Côté programmes, la chaîne diffuse de nombreux films 10 mois seulement après leur sortie au cinéma –soit bien avant les autres chaînes en clair–, et des séries, dont certaines sont autoproduites via sa filiale Canal+ Production (aujourd’hui StudioCanal) née en 1988. Plusieurs d’entre elles ont connu un fort succès comme Mafiosa en 2006 et récemment Les Revenants.

L’arrivée en France en septembre de l’Américain Netflix pourrait concurrencer cette branche d’activité de la chaîne.

Côté financement, Canal+ est devenu le principal bailleur de fonds du cinéma français –ce qui est logique puisque la grande majorité de ses programmes est composée de films. Cet engagement financier, prévu lors de sa création en 1984, se chiffre à «un milliard d’euros sur cinq ans», selon Nathalie Costes-Cerdan, directrice cinéma de Canal+. Très peu de films français qui sortent dans les salles ne bénéficient pas d’un financement de Canal+, d’une manière ou d’une autre (production, coproduction, participation au financement, etc.).

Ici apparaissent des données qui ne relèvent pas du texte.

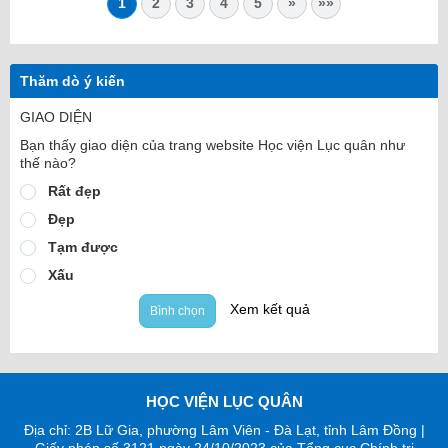
1
2
3
4
5
»
»»
Thăm dò ý kiến
GIAO DIỆN
Bạn thấy giao diện của trang website Học viện Lục quân như
thế nào?
Rất đẹp
Đẹp
Tạm được
Xấu
Xem kết quả
Bình chọn
HỌC VIỆN LỤC QUÂN
Địa chỉ: 2B Lữ Gia, phường Lâm Viên - Đà Lạt, tỉnh Lâm Đồng |
Giấy phép số 3121 ngày 24/10/2023 của Tổng cục Chính trị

Et puisqu’elle se prétend «la chaîne du cinéma», Canal+ y ajoute le strass et les paillettes en organisant et en retransmettant (en clair) la soirée des César et les cérémonies d’ouverture et de clôture du Festival de Cannes.

 

> L’humour

L’humour a toujours eu une place de choix sur Canal+. Les deux émissions à succès Les Nuls (Alain Chabat, Bruno Carette, Dominique Farrugia et Chantal Lauby) et Nulle part ailleurs participeront dès 1987 à la naissance de «l’esprit Canal», comme plus tard Les guignols de l’info et le Service après-vente des émissions (SAV) d’Omar et Fred.

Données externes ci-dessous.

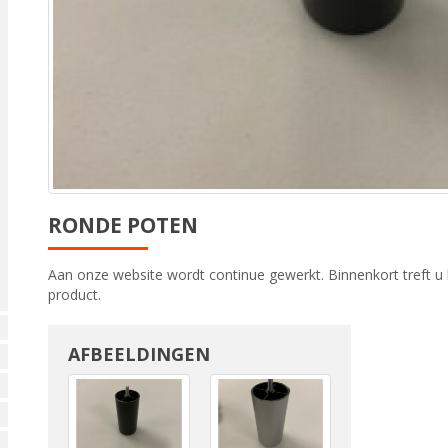
RONDE POTEN
Aan onze website wordt continue gewerkt. Binnenkort treft u 
product.
AFBEELDINGEN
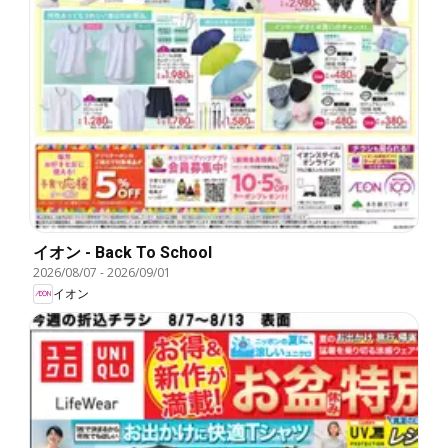
イオン - Back To School
2026/08/07
-
2026/09/01
イオン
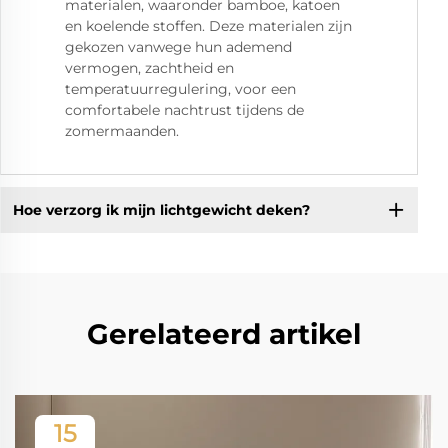
materialen, waaronder bamboe, katoen
en koelende stoffen. Deze materialen zijn
gekozen vanwege hun ademend
vermogen, zachtheid en
temperatuurregulering, voor een
comfortabele nachtrust tijdens de
zomermaanden.
Hoe verzorg ik mijn lichtgewicht deken?
Gerelateerd artikel
15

Un humour transgressif à ses débuts et aujourd’hui banalisé avec les années et la multiplication des chaînes. «Oui, il y a moins d’insouciance», concédait récemment au Figaro Magazine Antoine de Caunes. «Les interdits sont plus nombreux qu’à l’époque des Coluche et des Desproges».

Pour certains, Canal+ est devenue une chaîne bobo et parisienne, voire donneuse de leçons. Pour d’autres, elle reste un exemple en matière d’impertinence et de liberté de ton. Mais tous s’accordent à reconnaître que, dans un paysage audiovisuel très divers, la chaîne fait toujours beaucoup parler, en bien ou en mal.

Dans ses premières années, la chaîne avait même un impact certain sur l’opinion et la perception du monde politique que pouvaient avoir ses téléspectateurs –notamment les jeunes et notamment via Le Zaping et Les guignols de l’info. En 1995, cette dernière émission a conféré un capital sympathie élevé au candidat Jacques Chirac (via sa marionnette qui répétait «Mangez des pommes»), sans vraiment le vouloir. «Quand je pense qu'on a fait élire Chirac et qu'on n'est même pas ministres. On s'est fait niquer!», s’amuse Bruno Gaccio, l’un des coauteurs et responsables de l’émission.

 

©Xavier Lahache/Canal+

 

> Les grandes figures

Depuis trente ans, Canal+ est une usine à faire émerger les talents. Elle a conféré une notoriété grand public à son fondateur André Rousselet et au journaliste Pierre Lescure –qui deviendra en 1986 directeur de la chaîne.

Les présentateurs Philippe Gildas, Michel Denisot et Antoine de Caunes ont de leur côté façonné l’image de Canal+. Ce dernier, déjà à l’écran dans les années 80-90 en tant que chroniqueur, était chargé de faire rire dans Nulle part ailleurs. Oreilles géantes, lunettes-loupes, perruque banane, travestis costumés et soutanes de curé, tous les moyens étaient bons pour provoquer l’hilarité, avec son compère José Garcia. Il a fait son grand retour sur la chaîne cryptée en août 2013 pour y succéder à Michel Denisot comme présentateur du Grand Journal.

Plusieurs autres personnalités ont été lancées par Canal+ et sont aujourd’hui des vedettes du cinéma: outre José Garcia, Jamel Debbouze, Omar et Fred (qu’on n’appelle plus seulement par leur prénom, désormais), sans oublier les célèbres Miss Météo rigolotes devenues actrices (Louis Bourgoin, Charlotte Le Bon, Pauline Lefèvre, etc.).

Le groupe Canal+, aujourd’hui filiale de Vivendi, perd des abonnés mais en compte toujours plus de 9 millions en 2014. Le défit reste de taille pour ce mastodonte de la télévision payante: durer et durer encore, face à la concurrence et à la volatilité des téléspectateurs. En ce début novembre, plusieurs émissions spéciales et soirées événements viennent célébrer les 30 ans de ce qui fut une mini-révolution dans l’histoire de la télévision française.